The council is expected to vote Monday on a proposal to assign United Way to allocate $40,000.
That led the Boys & Girls Clubs president to wonder how much less the clubs might receive.
“Obviously, it’s going to be something less than the $60,000 we got in 2010,” Sinn said.
“We really don’t know yet what we will do.”
Sinn said the clubs’ options included applying for grants to offset the loss of city funding.
“Sure, it will affect the club,” he said, adding that it costs about $100,000 to run the teen program that helps youths that otherwise might be left out on the streets homeless and hungry.
“We have to find new funds to replace what was lost, so it’s a problem,” he said.
Several motions failed Monday night, including those to increase funding for the clubs and an attempt to put the decision-making for future health and human services dollars in the hands of the council instead of United Way.
The council voted 5-2 against allowing the council to determine the annual funding, with council members Hall and Ted Miller favoring city determination.
Council member Bill Huizinga pressed the council to raise health and human services funding to $100,000, saying it could be pulled from the city’s $1.2 million in reserve funds without hurting budgeting.
“I think it behooves us, and it should define us that we really support the teen club,” Huizinga said, calling for the city granting at least $60,000 to the Boys and Girls Clubs.
At the other end of the debate was council member Susan Lorenzen, who said that it has been the council’s position in the past three years to cut back on funding to the clubs, expecting the agency to become self-sufficient without city dollars.
The council’s budget action was delayed two weeks, once by heavy snows, then by a citywide blackout caused when a tree hit power lines in Blyn.
As part of its budget-related actions, the council a week ago Monday voted 5-2, with council members Erichsen and Lorenzen opposed, to raise the sewer service rate 2 percent to raise $130,000 to help pay the debt for the city’s newly expanded $11 million water reclamation facility.
The council also approved 6-1, with Erichsen voting against, an ordinance relating to utility rate reductions for indigents.
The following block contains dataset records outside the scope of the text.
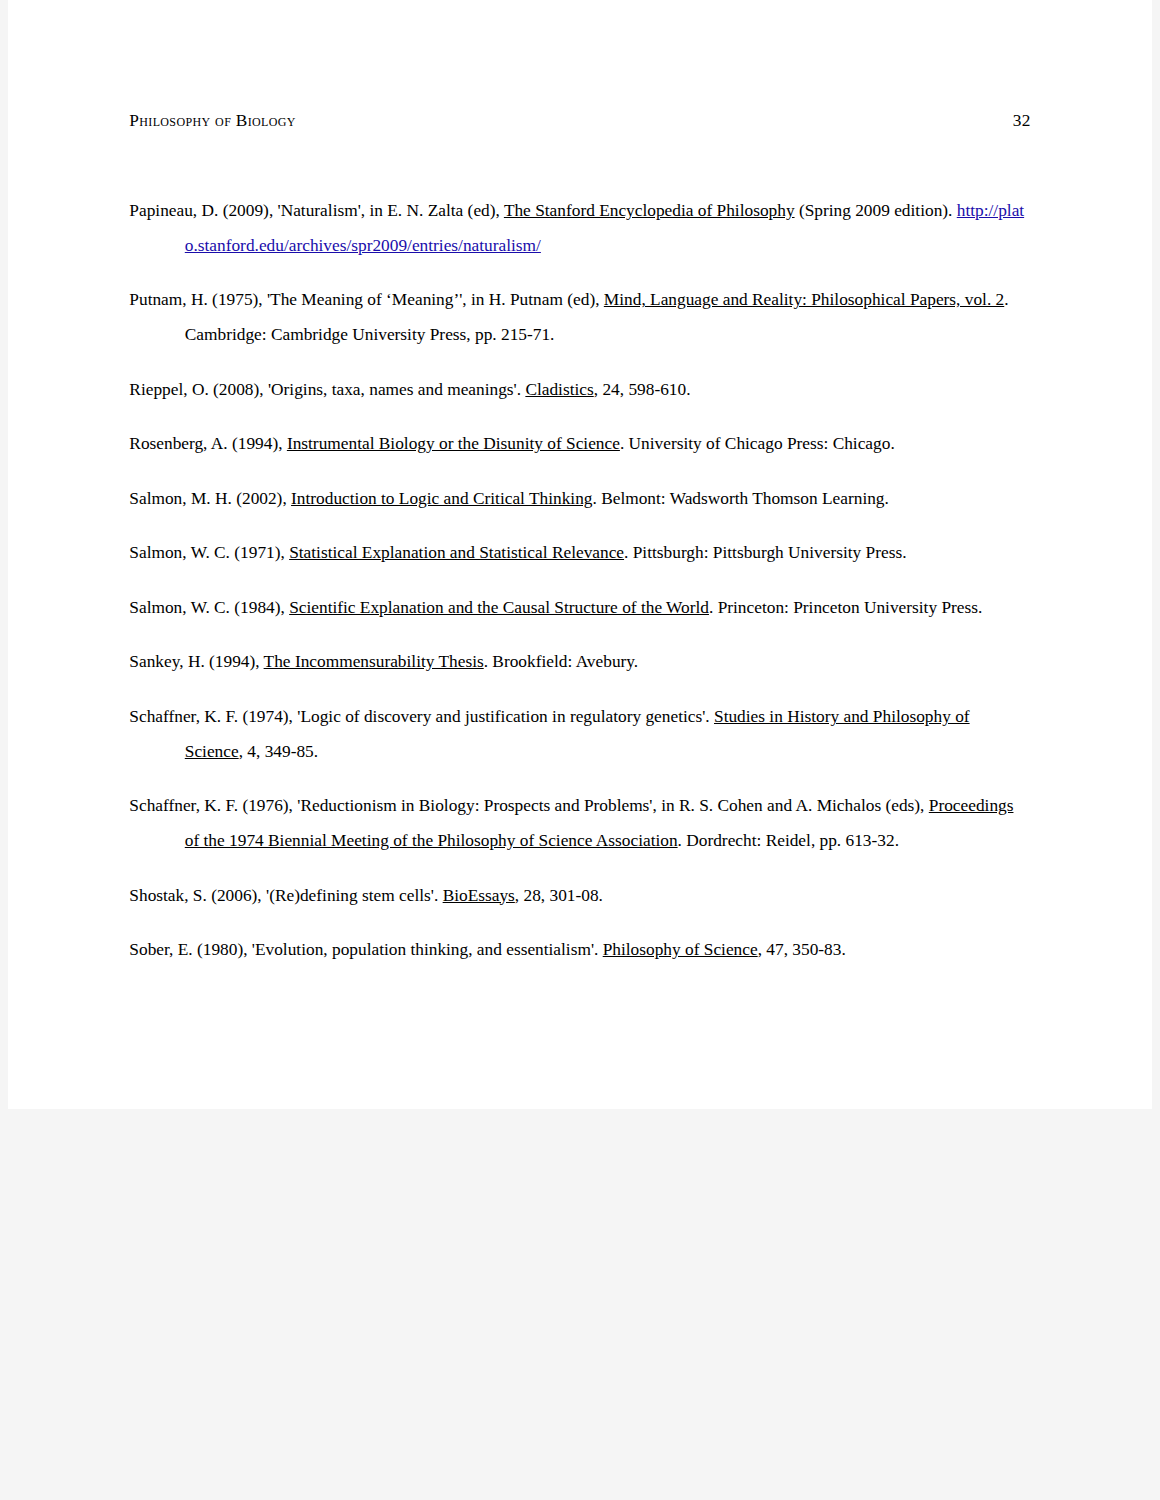Philosophy of Biology 32
Papineau, D. (2009), 'Naturalism', in E. N. Zalta (ed), The Stanford Encyclopedia of Philosophy (Spring 2009 edition). http://plato.stanford.edu/archives/spr2009/entries/naturalism/
Putnam, H. (1975), 'The Meaning of ‘Meaning’', in H. Putnam (ed), Mind, Language and Reality: Philosophical Papers, vol. 2. Cambridge: Cambridge University Press, pp. 215-71.
Rieppel, O. (2008), 'Origins, taxa, names and meanings'. Cladistics, 24, 598-610.
Rosenberg, A. (1994), Instrumental Biology or the Disunity of Science. University of Chicago Press: Chicago.
Salmon, M. H. (2002), Introduction to Logic and Critical Thinking. Belmont: Wadsworth Thomson Learning.
Salmon, W. C. (1971), Statistical Explanation and Statistical Relevance. Pittsburgh: Pittsburgh University Press.
Salmon, W. C. (1984), Scientific Explanation and the Causal Structure of the World. Princeton: Princeton University Press.
Sankey, H. (1994), The Incommensurability Thesis. Brookfield: Avebury.
Schaffner, K. F. (1974), 'Logic of discovery and justification in regulatory genetics'. Studies in History and Philosophy of Science, 4, 349-85.
Schaffner, K. F. (1976), 'Reductionism in Biology: Prospects and Problems', in R. S. Cohen and A. Michalos (eds), Proceedings of the 1974 Biennial Meeting of the Philosophy of Science Association. Dordrecht: Reidel, pp. 613-32.
Shostak, S. (2006), '(Re)defining stem cells'. BioEssays, 28, 301-08.
Sober, E. (1980), 'Evolution, population thinking, and essentialism'. Philosophy of Science, 47, 350-83.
Proposed is $31,000 to fund the rate reductions.
After Lorenzen said she wanted public rental of Guy Cole Community Center to be “a little more rentable,” the council voted 4-3 to lower the fees and raise the kitchen cleaning deposit to $125 a day at the center, with Mayor Ken Hays and council members Hall and Laura Dubois voting against.
Fees were approved at $50 for one to four hours of use by nonprofit groups and $100 for five or more hours a day.